Required work:
1. According to the bug report, what two things does the checkSandbox() function verify?
2. Reproduce the bug report verbatim, starting at the words "Sandbox controller doesn't" and stopping after the words "to 502 errors.".

Passage:

MIR-375

Sandbox controller doesn't detect when containerd tasks die unexpectedly

Open Bug public

phinze Opened Sep 2, 2025 Updated Apr 2, 2026

Problem

The sandbox controller has a critical bug where it doesn't detect when containerd tasks die but their containers still exist. This causes Miren to think sandboxes are running when they're actually dead, leading to 502 errors.

Investigation Summary

On miren-toys server, the conference-app has 3 sandboxes that Miren believes are running:

sandbox/sb-CScZ5eBs1ozeD8M2ovozr
sandbox/sb-CScZ6Av4QAP5g5hz2EzLH
sandbox/sb-CScZ6AvJkKrArHr6xeKeR

However:

The containers exist in containerd but have no running tasks
Attempting to start tasks fails with: namespace path: lstat /proc/6347/ns/ipc: no such file or directory
The pause containers (which provide shared namespaces) died at some point, taking the app containers with them
Miren's reconciliation loop keeps checking but doesn't detect the broken state

Root Cause

In controllers/sandbox/sandbox.go:314, the checkSandbox() function only verifies:

Container exists
Version label matches

It never checks if the task is actually running. The controller assumes if a container exists, it's running.

Extracted information:
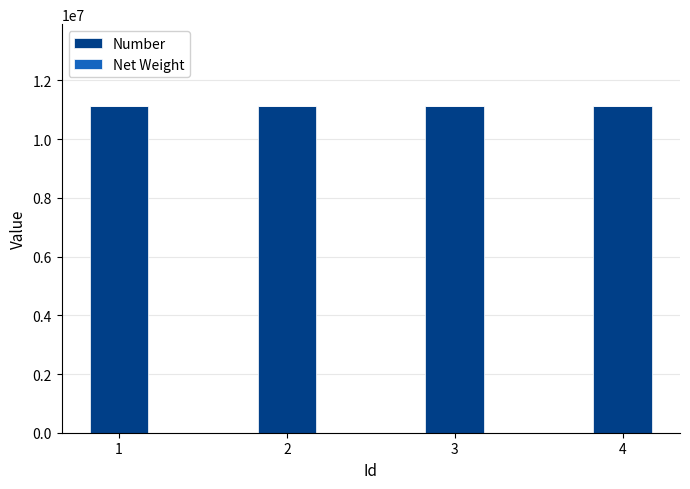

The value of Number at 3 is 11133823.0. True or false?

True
---
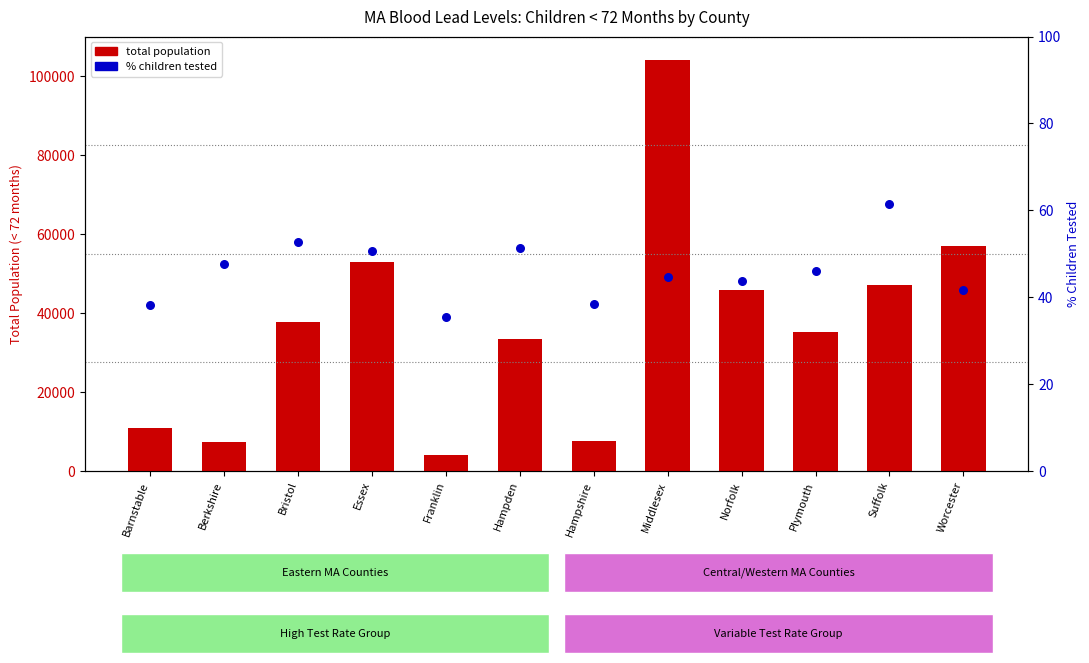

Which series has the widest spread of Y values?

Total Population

Task solutions:
1. It verifies that the container exists and that the version label matches.

2.
Sandbox controller doesn't detect when containerd tasks die unexpectedly

Open Bug public

phinze Opened Sep 2, 2025 Updated Apr 2, 2026

Problem

The sandbox controller has a critical bug where it doesn't detect when containerd tasks die but their containers still exist. This causes Miren to think sandboxes are running when they're actually dead, leading to 502 errors.